Bardos also pointed to what he characterized as “another important consideration [which] is the advanced age of many of the witnesses.”
“The three named Plaintiffs — Fredd Atkins, Michael White, and Mary Mack — are 67, 64, and 74 years of age, respectively. … As the Court is aware, the COVID-19 virus presents substantially greater health risks to elderly individuals. That so many of the likely trial witnesses are of advanced age makes it even more imperative that the Court take every reasonable precaution to minimize the potential for exposure.”
Thus, Bardos suggested a videoconference solution, which he called “simple, well-tested, and cost-effective,” as it could be conducted through the court’s own technology. The attorneys and witnesses could “appear ‘in court’ by a secure, password-protected, video link.”
“Of course,” he wrote, “under ordinary circumstances, a live trial would be preferable. But these are not ordinary circumstances.”

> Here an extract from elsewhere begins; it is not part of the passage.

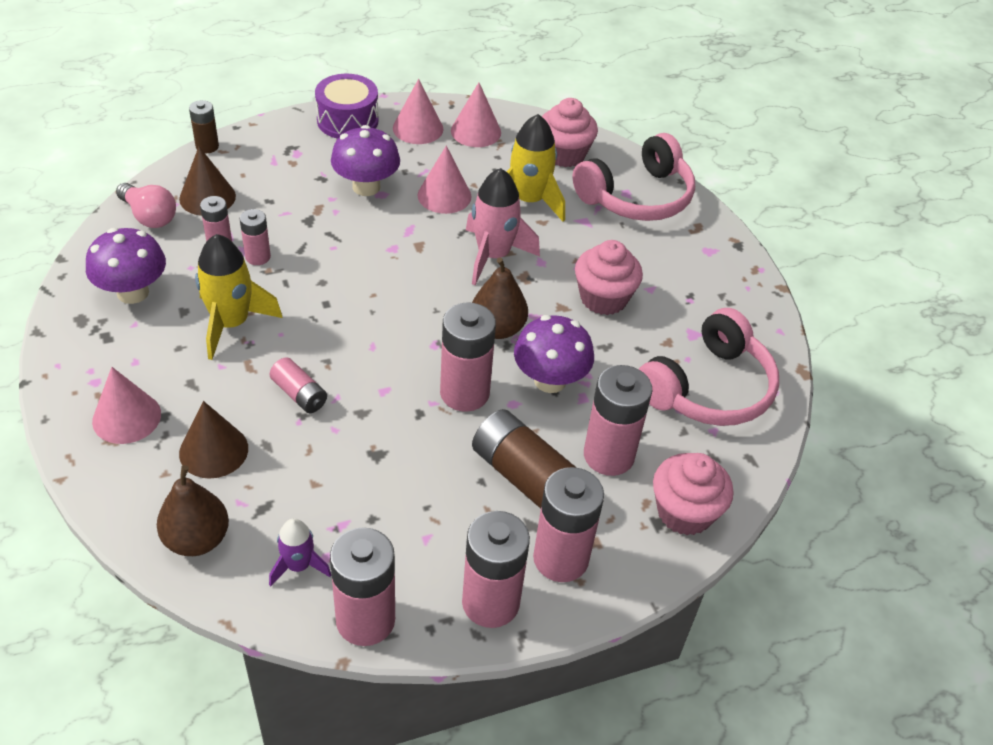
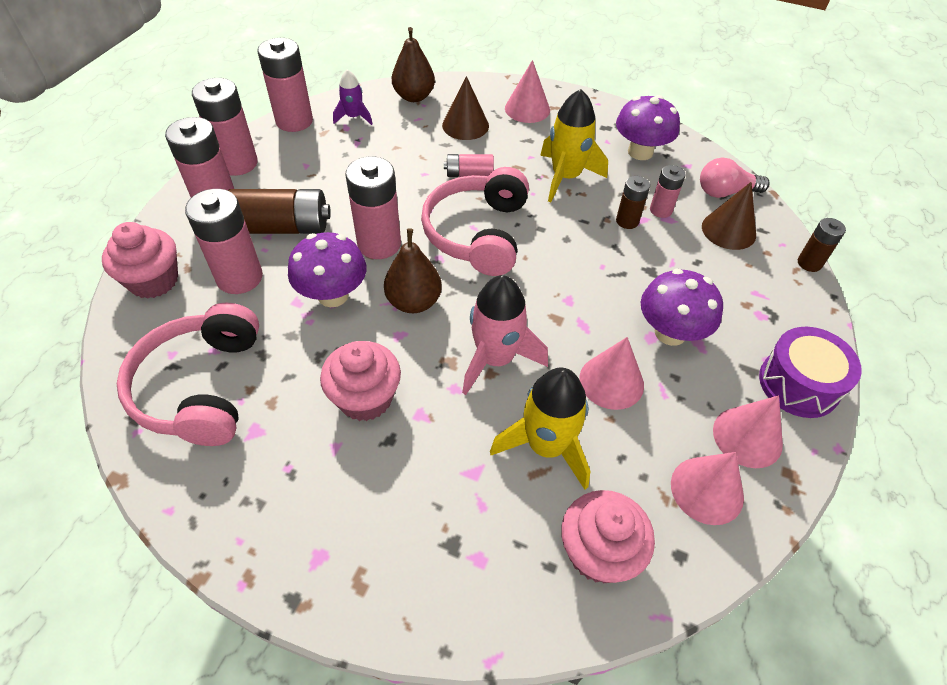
camera: 135 degrees right, 5 degrees up
(258, 257) = (627, 221): pink battery -> brown battery
(637, 197) = (462, 564): pink headphones -> pink headphones (477, 233)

Along with Bardos, the attorneys representing the county are George T. Levesque, James Timothy Moore Jr. and John A. Boudet of GrayRobinson, as well as County Attorney Frederick J. Elbrecht. Boudet works out of the GrayRobinson office in Orlando, according to the latest filings in the case.
The attorneys for the plaintiffs are Lawrence A. Kellogg and Tal Aburos of the Miami firm Levine Kellogg Lehman Schneider + Grossman; Steven D. Hutton and Przemyslaw L. Dominko of Hutton & Dominko of Sarasota; and Hugh F. Culverhouse Jr., a former federal prosecutor and the developer of Palmer Ranch, whose address is listed as Coral Gables.